Nesse sentido, parece-me que existe, por parte dos adolescentes de hoje, uma constatação da inexistência da relação sexual, ocasionando, em muitos casos, uma descrença numa relação possível entre os sexos. Serge Cottet (2011) nos diz, em seu texto “O sexo fraco dos adolescentes…”, que presenciamos, hoje em dia, “uma forma moderna de não-relação”. Lacan, no Seminário 7, situa o amor cortês, na Idade Média, como uma forma elegante de não-relação, pois manter a dama em um lugar inacessível seria uma forma de não ter que se haver com a real impossibilidade da relação sexual, fazendo parecer que somos nós que colocamos a barreira que torna A Mulher inatingível. A elegância dessa solução provém do lugar de alteridade no qual a dama é colocada. Podemos aproximar essa forma de não-relação que encontramos nos dias de hoje (no apelo à pornografia e na adição aos objetos tecnológicos) dessa solução medieval, mas em uma versão, diríamos, bem menos elegante. Na forma atual de não-relação, é justamente a alteridade do parceiro que se encontra abolida, tendo sido substituída pelo gozo solitário, o gozo do Um-sozinho, que provém da relação direta com o objeto, um objeto que se encontra à mão e não depende, necessariamente, de uma relação com o Outro.
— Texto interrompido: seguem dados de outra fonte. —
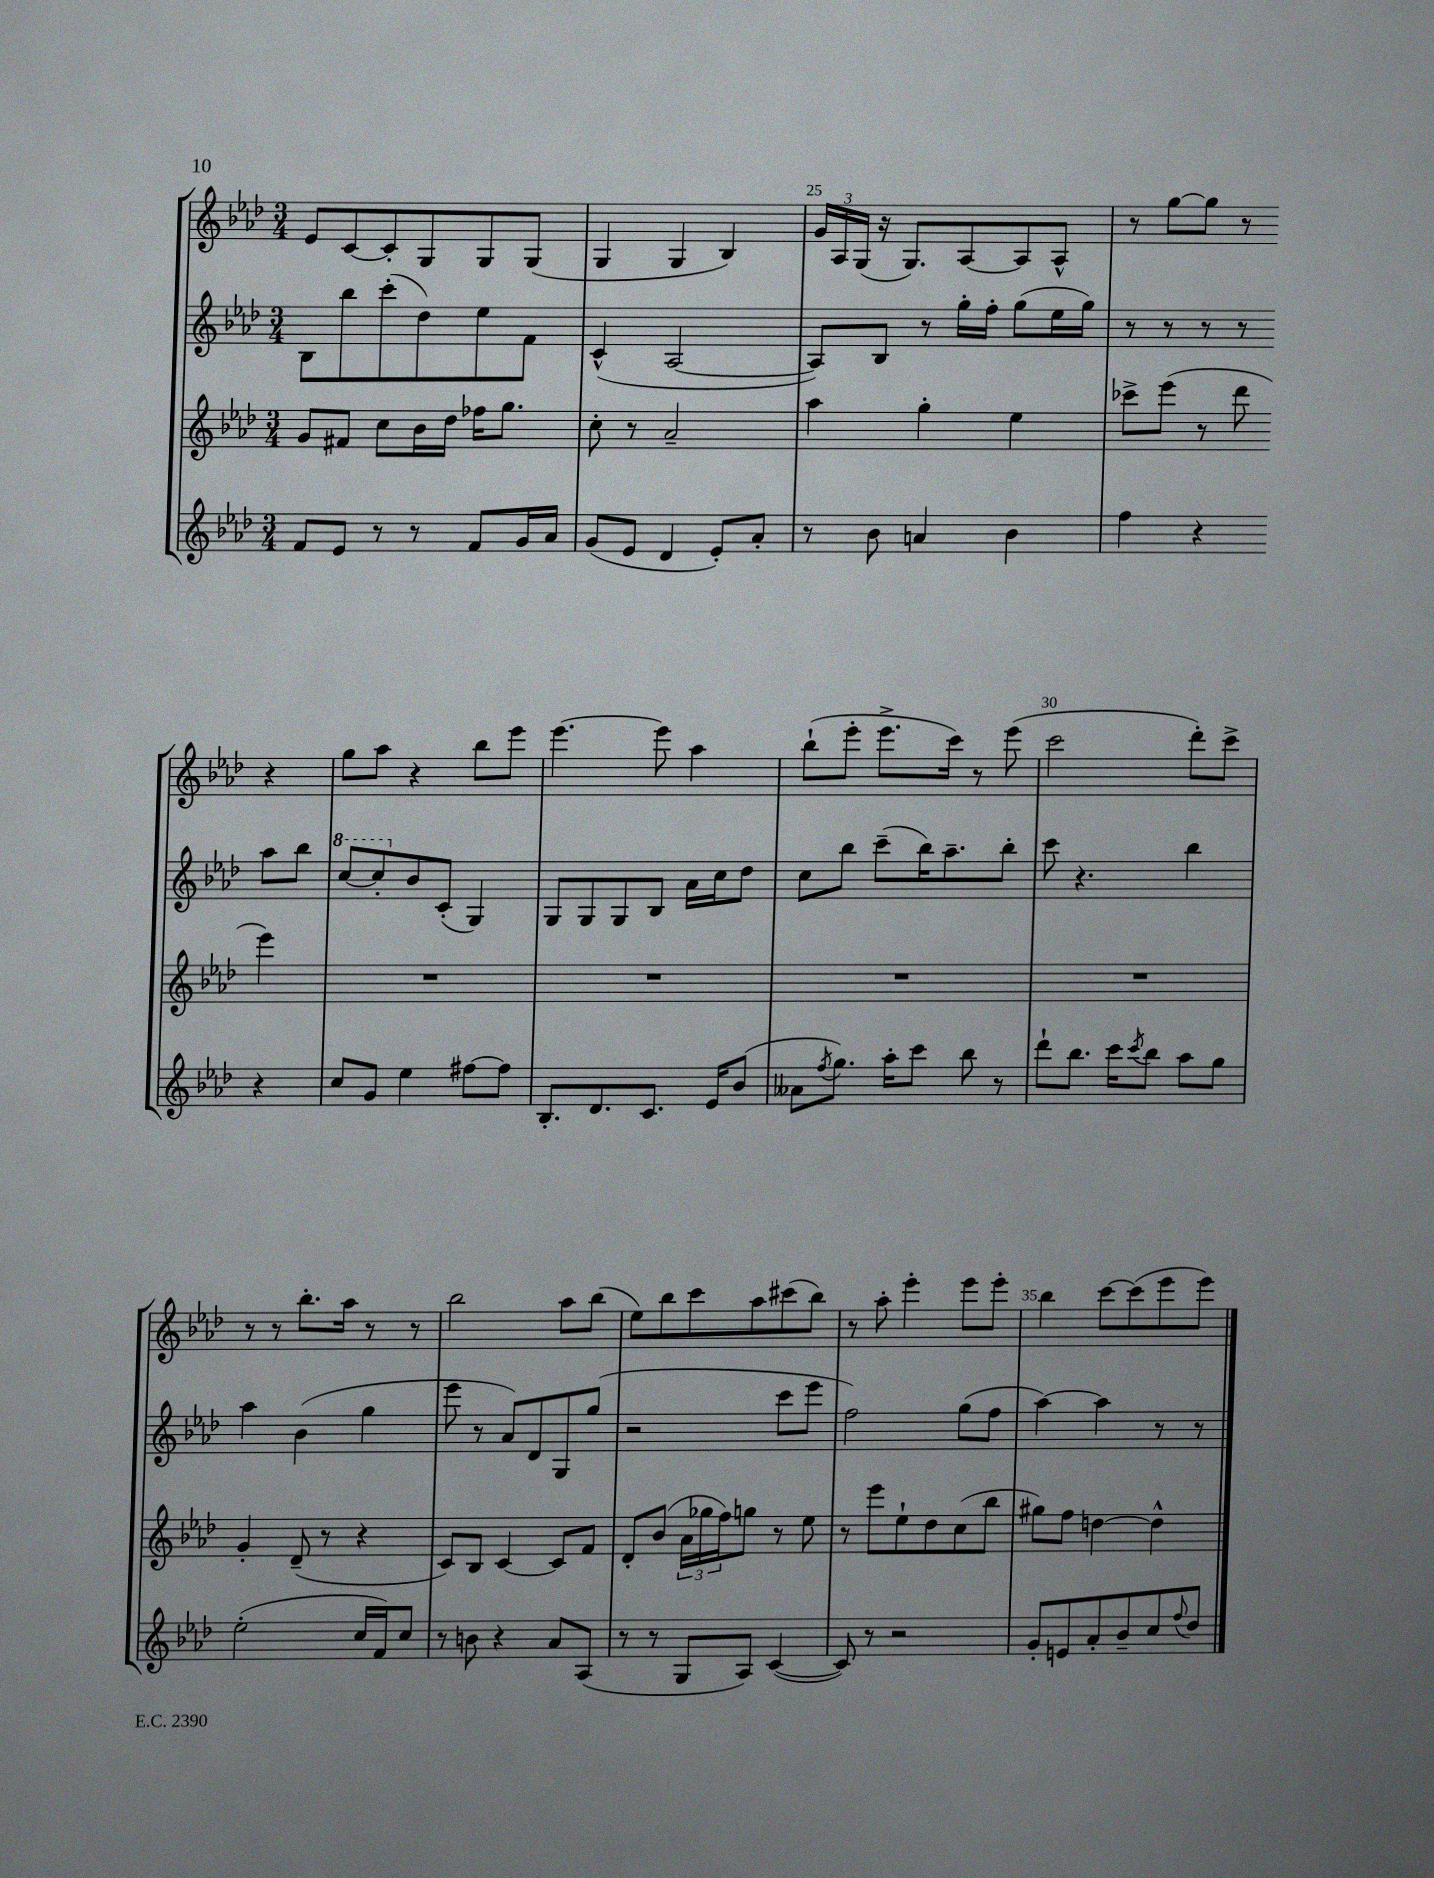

**kern	**kern	**kern	**kern
*staff4	*staff3	*staff2	*staff1
*clefG2	*clefG2	*clefG2	*clefG2
*k[b-e-a-d-]	*k[b-e-a-d-]	*k[b-e-a-d-]	*k[b-e-a-d-]
*M3/4	*M3/4	*M3/4	*M3/4
8f/L	8g/L	8B-\L	8e-/L
8e-/J	8f#/J	8bb-\	[8c/
8r	8cc\L	(8ccc'\	8c'/]
8r	16b-\L	8dd-\)	8G/
.	16dd-\JJ	.	.
8f/L	16ff-\LK	8ee-\	8G/
.	8.gg\J	.	.
16g/L	.	8f\J	(8G/J
16a-/JJ	.	.	.
=	=	=	=
(8g/L	8cc'\	(4c^^/	4G/
8e-/J	8r	.	.
4d-/	2a-~/	[2A-/	4G/
8e-'/L)	.	.	4B-/)
8a-'/J	.	.	.
=	=	=	=
8r	4aa-\	8A-/]L)	24g/LL
.	.	.	24A-/
.	.	.	(24G/JJ
8b-\	.	8B-/J	16r
.	.	.	8.G/L)
4a/	4gg'\	8r	.
.	.	16gg'\LL	[8A-/
.	.	16ff'\JJ	.
4b-\	4ee-\	(8gg\L	8A-/]
.	.	16ee-\L	8A-^^/J
.	.	16gg\JJ)	.
=	=	=	=
4ff\	8ccc-^\L	8r	8r
.	(8eee-\J	8r	[8gg\L
4r	8r	8r	8gg\]J
.	8ddd-\	8r	8r
4r	4eee-\)	8aa-\L	4r
.	.	8bb-\J	.
=	=	=	=
8cc/L	2.r	[8ccc/L	8gg\L
8g/J	.	8ccc'/]	8aa-\J
4ee-\	.	8b-/	4r
.	.	(8c'/J	.
[8ff#\L	.	4G/)	8bb-\L
8ff#\]J	.	.	8eee-\J
=	=	=	=
8.B-'/L	2.r	8G/L	[4.eee-\
.	.	8G/	.
8.d-/	.	.	.
.	.	8G/	.
8.c/J	.	8B-/J	8eee-\]
.	.	16a-\LL	4aa-\
16e-/LK	.	16cc\J	.
(8b-/J	.	8dd-\J	.
=	=	=	=
8a--\L	2.r	8cc\L	(8bb-`\L
8qff/	.	.	.
8.gg\J)	.	8bb-\J	8eee-'\J
.	.	(8ccc~\L	8.eee-^\L
16aa-'\LK	.	.	.
8ccc\J	.	16bb-\K)	.
.	.	8.aa-~\	16ccc\Jk)
8bb-\	.	.	8r
8r	.	8bb-'\J	(8eee-\
=	=	=	=
8ddd-`\L	2.r	8ccc\	2ccc\
8.bb-\J	.	4.r	.
16ccc\LK	.	.	.
8qccc/	.	.	.
8bb-\J	.	.	.
8aa-\L	.	4bb-\	8ddd-'\L)
8gg\J	.	.	8ccc^\J
=	=	=	=
(2ee-'\	4g'/	4aa-\	8r
.	.	.	8r
.	(8d-~/	(4b-\	8.bb-'\L
.	8r	.	.
.	.	.	16aa-\Jk
16cc/LL	4r	4gg\	8r
16f/J)	.	.	.
8cc/J	.	.	8r
=	=	=	=
8r	8c/L)	8eee-\	2bb-\
8b\	8B-/J	8r	.
4r	[4c/	8a-/L)	.
.	.	8d-/	.
8a-/L	8c/]L	8G/	8aa-\L
(8A-/J	8f/J	(8gg/J	(8bb-\J
=	=	=	=
8r	8d-'/L	2r	8ee-\L)
8r	(8b-/J	.	8bb-\
8G/L	24a-\LL	.	8ccc\
.	24gg-\	.	.
.	24ff\J)	.	.
8A-/J)	8gg\J	.	8aa-\
([4c/	8r	8ccc\L	(8ccc#\
.	8ee-\	8eee-\J	8bb-\J)
=	=	=	=
8c/])	8r	2ff\)	8r
8r	8eee-\L	.	8aa-'\
2r	8ee-`\	.	4eee-'\
.	8dd-\	.	.
.	(8cc\	(8gg\L	8eee-\L
.	8bb-\J	8ff\J	8eee-'\J
=	=	=	=
8g'/L	8gg#\L)	[4aa-\)	4bb-\
8e/	8ff\J	.	.
8a-'/	[4dd\	4aa-\]	[8ccc\L
8b-~/	.	.	(8ccc\]
8cc/	4dd^^\]	8r	8eee-\
8qqff/	.	.	.
8dd-/J	.	8r	8eee-\J)
==	==	==	==
*-	*-	*-	*-
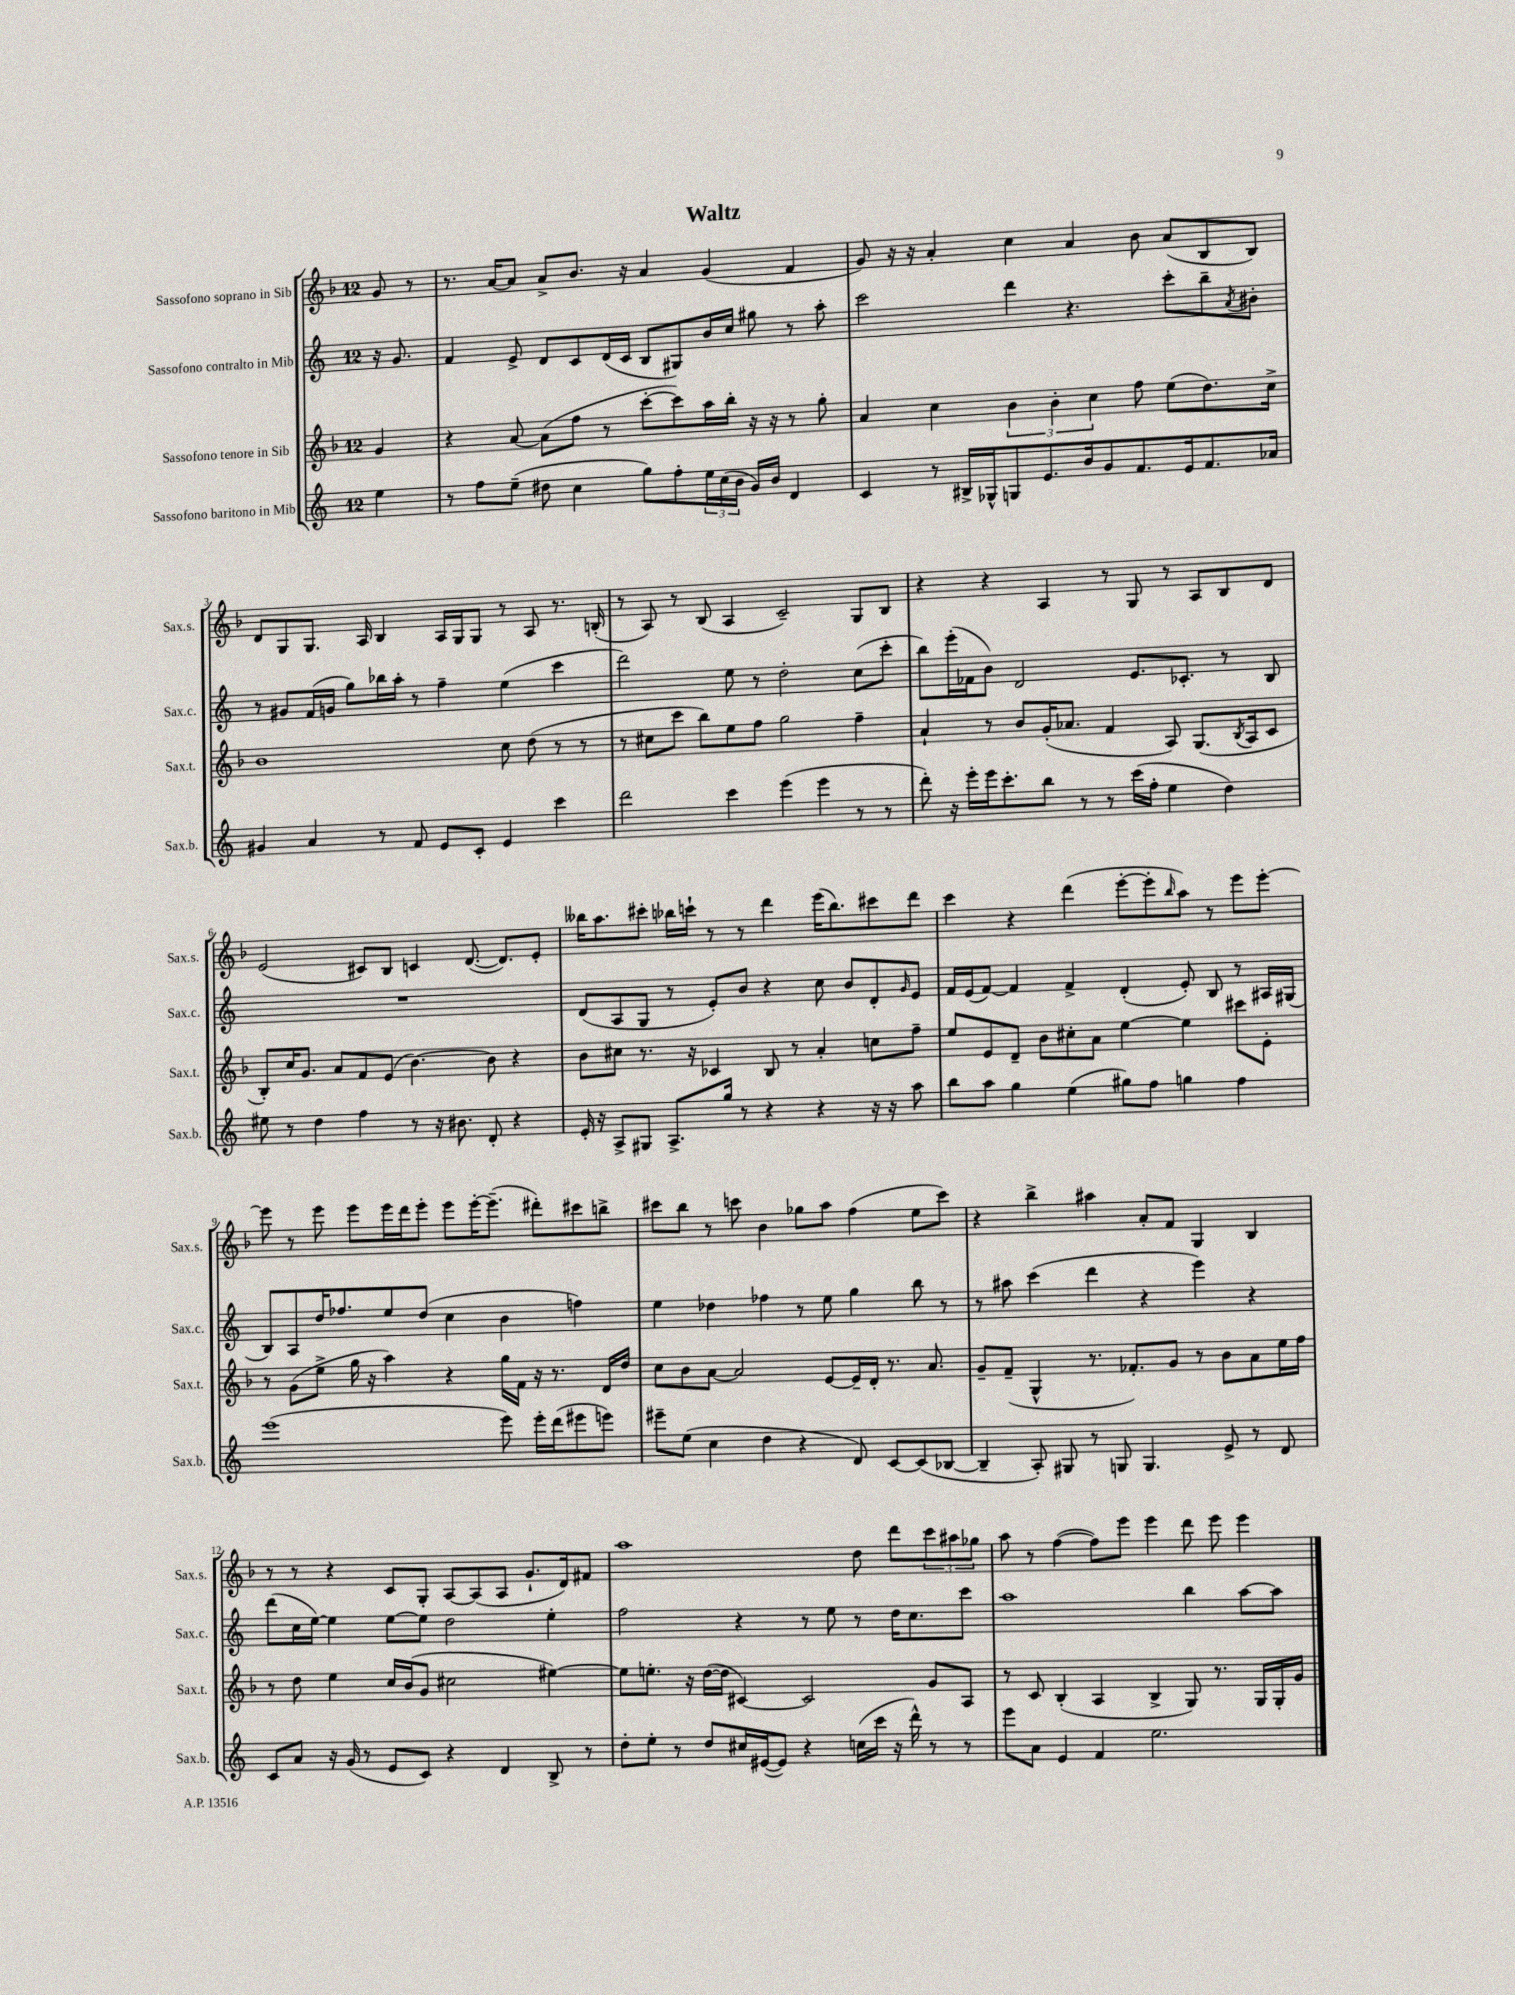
\header { title = "Waltz" }
<<
\new StaffGroup <<
\new Staff = "s0" \with { instrumentName = "Sassofono soprano in Sib" shortInstrumentName = "Sax.s." } {
    \clef treble \key f \major \once \override Staff.TimeSignature.style = #'single-digit \time 12/8 \partial 4
    g'8 r8 |
    r8. a'16~ a'8 a'8-> bes'8. r16 a'4 g'4( f'4 |
    g'8) r16 r16 a'4-. c''4 a'4 bes'8 a'8( bes8 bes8) |
    d'8 g8 g8. a16 bes4 a16 g16 g8 r8 a8 r8. b16-.( |
    r8 a8) r8 bes8( a4 c'2--) g8 bes8 |
    r4 r4 a4 r8 g8 r8 a8 bes8 d'8 |
    e'2( cis'8) bes8 c'4 d'8.~( d'8.) e'8-. |
    beses''16 a''8. cis'''8-. bes''16 c'''16-! r8 r8 d'''4 e'''16( bes''8.) cis'''8 d'''8 |
    c'''4 r4 d'''4( e'''8~-. e'''8-. \grace { bes''16 } a''8) r8 e'''8 e'''8~-. |
    e'''8 r8 e'''8 e'''8 e'''16 d'''16 e'''8-. e'''8 e'''16~-. e'''8.--( dis'''8-.) cis'''8 b''8-> |
    cis'''8 bes''8 r8 c'''8 bes'4 ges''8 a''8 f''4( e''8 c'''8) |
    r4 bes''4-> ais''4 a'8-. f'8 g4 bes4 |
    r8 r8 r4 c'8 g8-. a8~ a8( a8 g'8.-! d'16) fis'8 |
    a''1 d''8 d'''8 \tuplet 3/2 { c'''8 ais''8 ges''8 } |
    a''8 r8 f''4~( f''8) e'''8 e'''4 d'''8 e'''8 e'''4 \bar "|." |
}
\new Staff = "s1" \with { instrumentName = "Sassofono contralto in Mib" shortInstrumentName = "Sax.c." } {
    \clef treble \key c \major \once \override Staff.TimeSignature.style = #'single-digit \time 12/8 \partial 4
    r16 g'8. |
    f'4 e'8-> d'8 c'8 d'16( c'16 b8 gis8) b'16 c''16 gis''8 r8 a''8-. |
    c'''2 d'''4 r4. c'''8-. b''8-- \acciaccatura { a'8 } bis'8-. |
    r8 gis'8 f'16( g'16 g''8) bes''16 a''16-. r8 f''4-- e''4( c'''4 |
    d'''2) e''8 r8 d''2-. c''8( c'''8-. |
    b''8) e'''16-.( fes'16 b'8) d'2 e'8. ces'8.-. r8 b8 |
    R1. |
    d'8( a8 g8 r8 e'8-.) b'8 r4 c''8 b'8 d'8-. \grace { g'16 } e'8 |
    f'16 e'16( f'8~) f'4 f'4-> d'4-.( e'8-.) b8 r8 ais16 gis16( |
    b8) a8 d''16 fes''8. e''8 d''8( c''4 b'4 f''4) |
    e''4 des''4 fes''4 r8 e''8 g''4 b''8 r8 |
    r8 ais''8 c'''4( d'''4 r4 e'''4) r4 |
    d'''8( c''16 e''16~) e''4 e''8~ e''8 d''2 e''4-. |
    f''2 r4 r8 e''8 r8 d''16 c''8. c'''8 |
    a''1 b''4 a''8~ a''8 \bar "|." |
}
\new Staff = "s2" \with { instrumentName = "Sassofono tenore in Sib" shortInstrumentName = "Sax.t." } {
    \clef treble \key f \major \once \override Staff.TimeSignature.style = #'single-digit \time 12/8 \partial 4
    g'4 |
    r4 a'8~ a'8( f''8 r8 c'''8~-. c'''8) a''16 bes''16-. r16 r16 r8 g''8-. |
    a'4 c''4 \tuplet 3/2 { bes'4 bes'4-. c''4 } f''8 e''8( d''8.) c''16-> |
    bes'1 c''8 d''8( r8 r8 |
    r8 cis''8 c'''8 bes''8) e''8 f''8 g''2 f''4-- |
    a'4-! r8 bes'8 g'16-.( aes'8. f'4 a8) g8.( \acciaccatura { bes8 } a16 c'8 |
    bes8-.) c''16 g'8. a'8 f'8 e'8( bes'4.~) bes'8 r4 |
    bes'8 cis''8 r8. r16 ces'4 bes8 r8 a'4-. c''8 f''8-- |
    e''8 e'8 d'8-- bes'8 cis''8-. a'8 e''4~ e''4 cis'''8 e'8-. |
    r8 g'8( e''8-> g''16 r16 a''4) r4 g''16 f'16 r16 r8. d'16 d''16 |
    c''8 bes'8 a'8~ a'2 e'8~ e'16-- d'16-. r8. a'8. |
    g'8-- f'8--( g4-^ r8. fes'8.-.) g'8 r8 bes'8 a'8 e''16 f''16 |
    r8 d''8 e''4 c''16 bes'16( g'8 cis''2 eis''4~) |
    eis''8 e''8.-. r16 d''16~( d''16 cis'4~) cis'2 g'8 a8 |
    r8 c'8 bes4-.( a4 bes4-> g8) r8. g16 g16-. g'16 \bar "|." |
}
\new Staff = "s3" \with { instrumentName = "Sassofono baritono in Mib" shortInstrumentName = "Sax.b." } {
    \clef treble \key c \major \once \override Staff.TimeSignature.style = #'single-digit \time 12/8 \partial 4
    e''4 |
    r8 f''8 e''8--( dis''8 c''4 g''8) f''8-. \tuplet 3/2 { e''16 c''16( b'16 } g'16) b'16 d'4 |
    c'4 r8 bis16-> ges16-^ g8 e'8. b'16 g'8 f'8. e'16 f'8. aes'16 |
    gis'4 a'4 r8 f'8 e'8 c'8-. e'4 c'''4 |
    d'''2 c'''4 e'''4( e'''4 r8 r8 |
    d'''8-.) r16 e'''16-. e'''16 c'''8.-. b''8 r8 r8 c'''16( f''16-. e''4 d''4) |
    eis''8 r8 d''4 f''4 r8 r16 bis'8. d'8-. r4 |
    e'16-. r16 a8-> gis8 a8.-> g''16 r8 r4 r4 r16 r16 a''8 |
    b''8 a''8 g''4 e''4( gis''8) f''8 g''4 f''4 |
    e'''1( e'''8) e'''16-. d'''16( eis'''8 e'''8) |
    eis'''8-- e''8( c''4 d''4 r4 d'8) c'8~ c'8( bes8~ |
    bes4-- a8-.) gis8 r8 g8 g4. e'8-> r8 d'8 |
    c'8 a'8 r16 g'16( r8 e'8 c'8) r4 d'4 b8-> r8 |
    d''8-. e''8-. r8 d''8 cis''16 eis'16~( eis'8) r4 c''16( c'''16 r16 d'''16-^) r8 r8 |
    e'''8 a'8 e'4 f'4 e''2. \bar "|." |
}
>>
>>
3) O terceiro aspecto importante diz respeito ao campo da linguagem. Não podemos desconhecer que um novo uso da linguagem é inaugurado a partir dos meios digitais: ela aparece de forma “abreviada, imperativa, na qual se misturam imagens, palavras, sinais sonoros, ícones”[iv]. Uma linguagem escrita, caracterizada pela exclusão da materialidade de um corpo a corpo entre os que nela estão envolvidos.
Diante disso, que efeitos podemos extrair da introdução da palavra falada e da presença dos corpos como, por exemplo, acontece em uma Conversação como a relatada por Ludmilla Feres? Penso que essa experiência da Conversação com os adolescentes mostra-nos que a introdução dos corpos e da fala acaba por revelar algo que, paradoxalmente, estava velado pela mostração das imagens pornográficas: a divisão diante do olhar do Outro – a divisão da sala (entre os estudiosos na frente e os bagunceiros do fundo), a divisão entre os sexos (entre meninos e meninas), a diferença entre os próprios meninos (os que “esparram” e os que “não esparram”), a diferença entre as meninas (as que mostram tudo e as que não mostram). Ou seja, a conversação introduz um furo na imagem, tanto do lado da escola como do lado dos alunos, fazendo aparecer a divisão e, ao mesmo tempo, localizando os diferentes modos de gozo. Além disso, podemos nos perguntar se a tendência dos alunos de tudo mostrar não seria uma resposta à posição da Escola, que, segundo eles, ocupa o lugar de uma câmera que tudo vê.